(Collected data)
Start of Block
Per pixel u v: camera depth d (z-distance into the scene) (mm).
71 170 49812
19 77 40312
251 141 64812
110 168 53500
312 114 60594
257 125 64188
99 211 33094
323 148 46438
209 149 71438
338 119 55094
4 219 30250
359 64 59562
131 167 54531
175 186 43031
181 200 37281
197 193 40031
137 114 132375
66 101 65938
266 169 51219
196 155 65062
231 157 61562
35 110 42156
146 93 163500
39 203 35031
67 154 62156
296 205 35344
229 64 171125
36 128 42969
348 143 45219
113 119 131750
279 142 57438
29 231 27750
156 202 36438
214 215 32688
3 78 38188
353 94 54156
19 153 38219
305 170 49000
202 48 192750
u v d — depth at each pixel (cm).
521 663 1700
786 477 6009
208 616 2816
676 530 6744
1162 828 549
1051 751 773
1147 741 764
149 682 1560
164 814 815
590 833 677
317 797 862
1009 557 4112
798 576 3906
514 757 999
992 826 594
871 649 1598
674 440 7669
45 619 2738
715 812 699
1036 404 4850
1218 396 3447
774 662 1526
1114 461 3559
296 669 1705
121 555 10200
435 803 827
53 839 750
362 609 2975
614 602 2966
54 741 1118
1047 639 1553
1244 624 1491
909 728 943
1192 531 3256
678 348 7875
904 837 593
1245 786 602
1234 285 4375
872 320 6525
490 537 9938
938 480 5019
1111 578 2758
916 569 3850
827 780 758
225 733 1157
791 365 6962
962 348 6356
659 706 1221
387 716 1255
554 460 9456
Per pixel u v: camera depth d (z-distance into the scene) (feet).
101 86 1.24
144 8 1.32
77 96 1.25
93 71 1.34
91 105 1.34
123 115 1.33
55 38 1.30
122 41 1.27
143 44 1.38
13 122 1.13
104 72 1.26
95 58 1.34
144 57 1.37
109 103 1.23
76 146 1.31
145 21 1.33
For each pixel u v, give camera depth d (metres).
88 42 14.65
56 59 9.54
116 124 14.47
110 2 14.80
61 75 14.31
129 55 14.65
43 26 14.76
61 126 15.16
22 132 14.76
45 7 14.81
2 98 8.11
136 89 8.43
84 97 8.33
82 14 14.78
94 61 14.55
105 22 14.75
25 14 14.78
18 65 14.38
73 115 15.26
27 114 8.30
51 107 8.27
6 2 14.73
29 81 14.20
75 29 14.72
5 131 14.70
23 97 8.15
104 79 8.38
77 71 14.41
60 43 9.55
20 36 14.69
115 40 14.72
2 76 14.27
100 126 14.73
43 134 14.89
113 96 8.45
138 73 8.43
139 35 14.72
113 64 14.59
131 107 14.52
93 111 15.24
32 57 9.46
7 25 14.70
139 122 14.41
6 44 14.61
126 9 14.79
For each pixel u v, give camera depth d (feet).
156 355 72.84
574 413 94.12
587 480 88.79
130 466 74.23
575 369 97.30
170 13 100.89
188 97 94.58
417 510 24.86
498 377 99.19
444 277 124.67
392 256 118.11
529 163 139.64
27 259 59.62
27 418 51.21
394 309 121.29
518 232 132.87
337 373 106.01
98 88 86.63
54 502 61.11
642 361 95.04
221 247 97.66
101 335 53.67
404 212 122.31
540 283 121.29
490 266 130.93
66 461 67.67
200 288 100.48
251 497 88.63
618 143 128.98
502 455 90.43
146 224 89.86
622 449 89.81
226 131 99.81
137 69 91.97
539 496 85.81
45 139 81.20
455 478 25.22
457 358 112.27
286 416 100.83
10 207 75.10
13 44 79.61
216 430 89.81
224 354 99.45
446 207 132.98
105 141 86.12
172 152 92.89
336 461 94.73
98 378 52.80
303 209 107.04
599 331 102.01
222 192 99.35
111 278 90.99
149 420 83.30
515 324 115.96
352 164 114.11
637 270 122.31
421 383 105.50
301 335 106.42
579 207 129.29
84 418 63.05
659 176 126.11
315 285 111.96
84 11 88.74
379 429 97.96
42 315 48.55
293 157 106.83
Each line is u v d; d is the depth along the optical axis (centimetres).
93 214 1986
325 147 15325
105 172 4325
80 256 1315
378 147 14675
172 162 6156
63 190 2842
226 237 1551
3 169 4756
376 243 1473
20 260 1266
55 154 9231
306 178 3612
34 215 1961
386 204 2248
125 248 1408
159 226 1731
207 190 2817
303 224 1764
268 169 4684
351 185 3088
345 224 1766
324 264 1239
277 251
End of Block
**EXERCISE OBJECTIVE:** Retype exactly, and only, the lines from the line holding "325 147 15325" through the last line of the data; both of those lines count.

**OUTPUT BELOW:**
325 147 15325
105 172 4325
80 256 1315
378 147 14675
172 162 6156
63 190 2842
226 237 1551
3 169 4756
376 243 1473
20 260 1266
55 154 9231
306 178 3612
34 215 1961
386 204 2248
125 248 1408
159 226 1731
207 190 2817
303 224 1764
268 169 4684
351 185 3088
345 224 1766
324 264 1239
277 251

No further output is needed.